**Brief**
An exact restatement of every record is required.

**Data for this exercise**
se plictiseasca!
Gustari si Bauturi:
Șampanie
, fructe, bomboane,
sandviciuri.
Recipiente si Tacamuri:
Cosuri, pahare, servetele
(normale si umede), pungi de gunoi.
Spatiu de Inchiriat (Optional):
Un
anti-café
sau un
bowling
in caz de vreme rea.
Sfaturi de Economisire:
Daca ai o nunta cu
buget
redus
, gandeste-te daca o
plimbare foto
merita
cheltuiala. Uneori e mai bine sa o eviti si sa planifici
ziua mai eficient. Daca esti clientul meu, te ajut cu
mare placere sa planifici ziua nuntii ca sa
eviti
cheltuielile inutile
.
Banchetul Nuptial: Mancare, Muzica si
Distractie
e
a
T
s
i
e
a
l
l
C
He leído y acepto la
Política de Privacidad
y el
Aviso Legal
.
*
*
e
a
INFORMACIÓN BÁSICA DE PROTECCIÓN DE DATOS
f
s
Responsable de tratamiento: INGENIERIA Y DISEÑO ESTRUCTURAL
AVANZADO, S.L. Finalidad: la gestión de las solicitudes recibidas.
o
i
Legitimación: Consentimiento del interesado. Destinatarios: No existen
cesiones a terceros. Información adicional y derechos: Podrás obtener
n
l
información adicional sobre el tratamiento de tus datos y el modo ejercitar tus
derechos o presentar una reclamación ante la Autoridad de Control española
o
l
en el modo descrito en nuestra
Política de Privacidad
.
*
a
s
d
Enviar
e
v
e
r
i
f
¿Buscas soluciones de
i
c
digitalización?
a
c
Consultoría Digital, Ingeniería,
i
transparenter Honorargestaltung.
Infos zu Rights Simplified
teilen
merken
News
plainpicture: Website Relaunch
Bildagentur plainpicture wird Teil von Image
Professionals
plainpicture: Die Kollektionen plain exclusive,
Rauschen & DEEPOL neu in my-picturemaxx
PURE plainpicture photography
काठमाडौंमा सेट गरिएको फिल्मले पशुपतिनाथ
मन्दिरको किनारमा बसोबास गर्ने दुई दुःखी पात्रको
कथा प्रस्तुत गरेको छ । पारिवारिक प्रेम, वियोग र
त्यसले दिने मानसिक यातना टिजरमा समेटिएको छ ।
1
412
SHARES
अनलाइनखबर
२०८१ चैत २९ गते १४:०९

**Exercise result**
se plictiseasca!
Gustari si Bauturi:
Șampanie
, fructe, bomboane,
sandviciuri.
Recipiente si Tacamuri:
Cosuri, pahare, servetele
(normale si umede), pungi de gunoi.
Spatiu de Inchiriat (Optional):
Un
anti-café
sau un
bowling
in caz de vreme rea.
Sfaturi de Economisire:
Daca ai o nunta cu
buget
redus
, gandeste-te daca o
plimbare foto
merita
cheltuiala. Uneori e mai bine sa o eviti si sa planifici
ziua mai eficient. Daca esti clientul meu, te ajut cu
mare placere sa planifici ziua nuntii ca sa
eviti
cheltuielile inutile
.
Banchetul Nuptial: Mancare, Muzica si
Distractie
e
a
T
s
i
e
a
l
l
C
He leído y acepto la
Política de Privacidad
y el
Aviso Legal
.
*
*
e
a
INFORMACIÓN BÁSICA DE PROTECCIÓN DE DATOS
f
s
Responsable de tratamiento: INGENIERIA Y DISEÑO ESTRUCTURAL
AVANZADO, S.L. Finalidad: la gestión de las solicitudes recibidas.
o
i
Legitimación: Consentimiento del interesado. Destinatarios: No existen
cesiones a terceros. Información adicional y derechos: Podrás obtener
n
l
información adicional sobre el tratamiento de tus datos y el modo ejercitar tus
derechos o presentar una reclamación ante la Autoridad de Control española
o
l
en el modo descrito en nuestra
Política de Privacidad
.
*
a
s
d
Enviar
e
v
e
r
i
f
¿Buscas soluciones de
i
c
digitalización?
a
c
Consultoría Digital, Ingeniería,
i
transparenter Honorargestaltung.
Infos zu Rights Simplified
teilen
merken
News
plainpicture: Website Relaunch
Bildagentur plainpicture wird Teil von Image
Professionals
plainpicture: Die Kollektionen plain exclusive,
Rauschen & DEEPOL neu in my-picturemaxx
PURE plainpicture photography
काठमाडौंमा सेट गरिएको फिल्मले पशुपतिनाथ
मन्दिरको किनारमा बसोबास गर्ने दुई दुःखी पात्रको
कथा प्रस्तुत गरेको छ । पारिवारिक प्रेम, वियोग र
त्यसले दिने मानसिक यातना टिजरमा समेटिएको छ ।
1
412
SHARES
अनलाइनखबर
२०८१ चैत २९ गते १४:०९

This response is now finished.